Regarde, je fais de la course à pied. dans quel but ? moi même parfois, je me demande pourquoi mais j'y trouves surement la satisfaction de me dépasser. Toi, c'est peut être dans l'écriture ?
Chacun est différent et heureusement. Ne cherche pas à rendre le monde insipide.
Tu te trompes de combat si tu veux que tous les actes aient un sens.

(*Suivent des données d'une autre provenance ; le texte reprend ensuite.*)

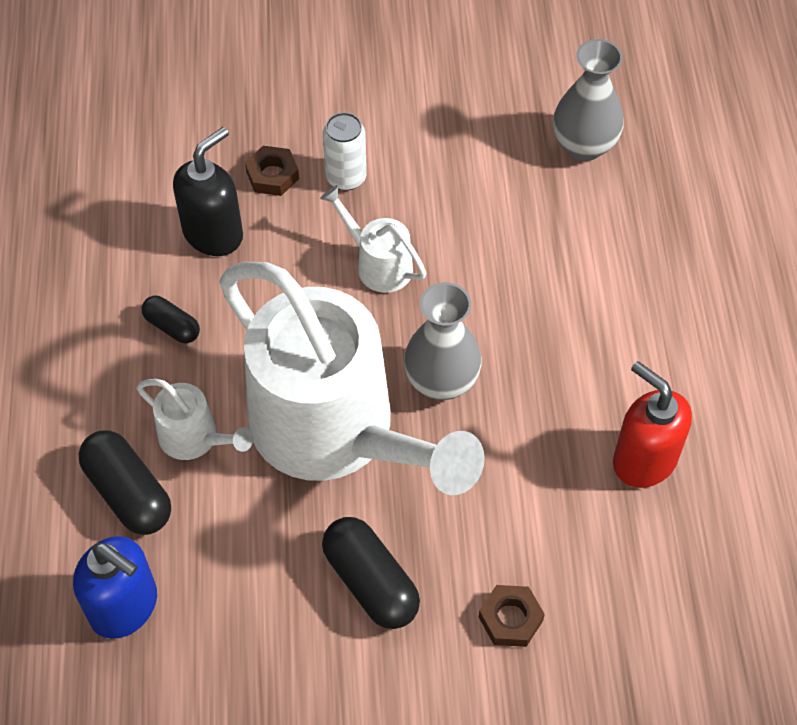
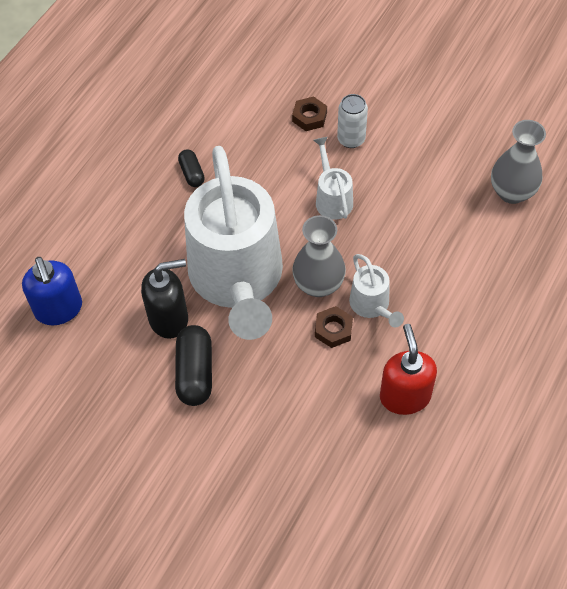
camera: 35 degrees right, 0 degrees up
(128, 493) = (104, 251): black capsule -> none
(196, 439) = (159, 241): white watering can -> white watering can (372, 306)
(213, 233) = (252, 133): black soap dispenser -> black soap dispenser (169, 318)
(510, 619) = (257, 439): brown nut -> brown nut (333, 329)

12. Le lundi, 8 février 2010, 17:25 par Merome

@agase : pas mal analysé, je pense que tu es proche de la vérité. Mais il m'arrive de temps en temps de poser mon cerveau, moi aussi, ce qui m'inquiète peut-être, c'est une tendance à la systématisation de la chose dans nos sociétés. La vie est pourrie, mais elle devient supportable si on arrive à s'en échapper le temps d'un film, d'une beuverie, ou d'une musique déjantée. Et j'ai peur que ça dérive sur un individualisme, mauvais cette fois, où chacun trouverait son compte dans un loisir ou l'autre, sans chercher à améliorer le sort de son prochain, fût-il son propre gosse.

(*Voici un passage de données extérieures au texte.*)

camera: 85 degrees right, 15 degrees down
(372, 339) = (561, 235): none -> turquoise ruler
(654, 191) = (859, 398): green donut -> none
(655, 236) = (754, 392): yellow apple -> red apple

13. Le mardi, 9 février 2010, 00:17 par Stef

C'est plus clair comme ça. :)

"On y lit entre les lignes que tout ce que les autres aiment et que je n'aime pas, c'est de la merde." : Non, je n'avais absolument pas supposé que ce soit ton point de vue, mais j'avais pris l'article pour une critique systematique des loisirs qui permettent au cerveau de s'échapper.
Ton dernier post (le 12) précise assez bien ta pensée. Comme pour tout, l'abus est dangereux. Un bon Star Wars ma branche plus a 21h qu'un documentaire sur le trou de la Sécu, mais je ne suis pas du genre a zoner devant la télé pour oublier mes soucis pour autant.

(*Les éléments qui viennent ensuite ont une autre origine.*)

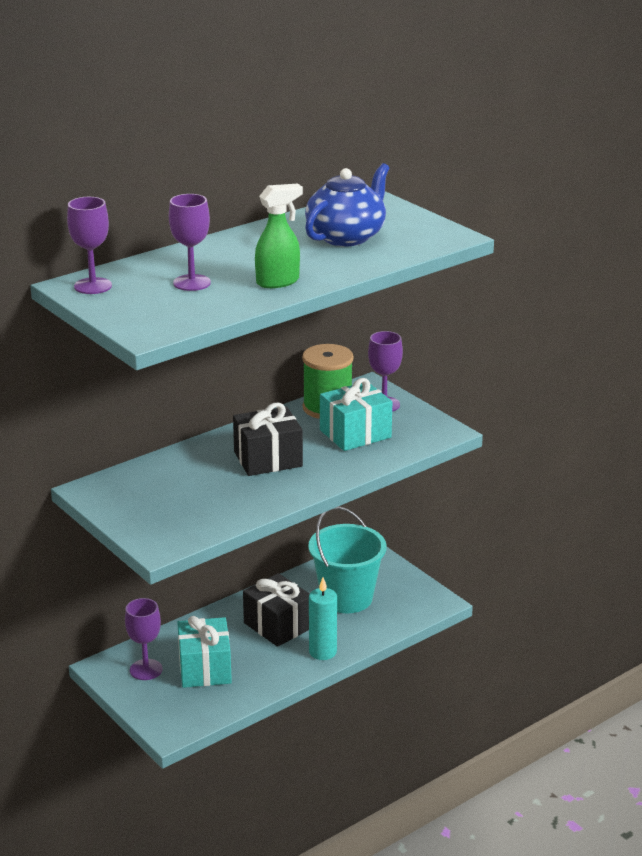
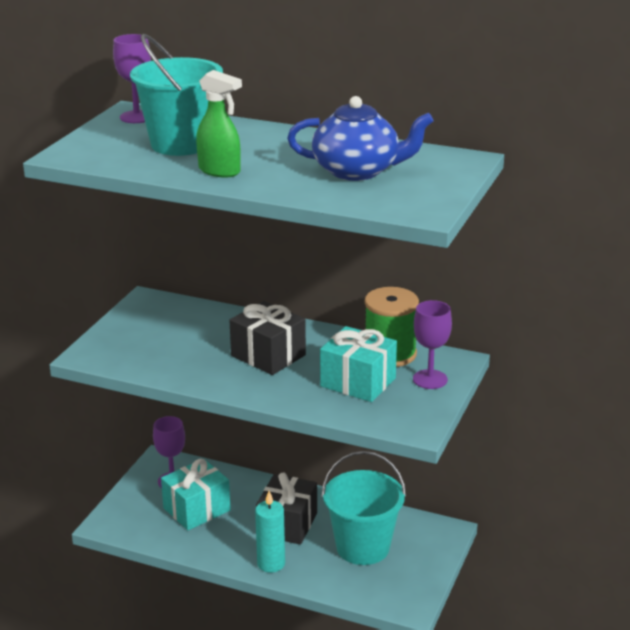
camera: 60 degrees right, 0 degrees up
(192, 283) = (181, 144): purple goblet -> turquoise bucket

14. Le mardi, 9 février 2010, 07:58 par etheriel

Tu veux de la réalité ? Un truc transposable dans la vraie vie ? Ca fait des mois que je te propose de regarder The Shield, série on-ne-peut-plus réaliste, sans effets spéciaux, sans la moindre trace de SF, qui retrace la vraie vie d'un quartier pourri de Los Angeles...

15. Le mardi, 9 février 2010, 08:05 par Merome

@Stef : il faut plus que j'écrive le dimanche matin après une mauvaise nuit.

@etheriel : spam

16. Le mardi, 9 février 2010, 09:46 par Nath

Tu as un petit côté rabat-joie parfois Merome ;)
Pour en revenir à la Princesse Grenouille, je m'étonne que tu n'aies pas tiqué sur le message très sarkosyste du DA : "travailler plus pour réaliser ses rêves". Si ce n'est pas transposable à la réalité ça ! Mais peut-être que justement ça ne va pas vraiment dans le sens de ce que tu prônes.
Pour l'anecdote, suite à ce DA, ma fille de 5 ans m'a demandé si en priant une étoile elle pourrait se transformer en garçon. Je lui ai alors répondu que ça ne suffirait pas. Et mon fils de 7 ans et demi a ajouté "et oui, il faut aussi travailler".

17. Le mardi, 9 février 2010, 10:01 par Merome

@Nath : Cela fait partie des raisons pour lesquelles le personnage de Tiana n'est pas attachant. Rabat joie, ouais, sans doute un peu. Désolé.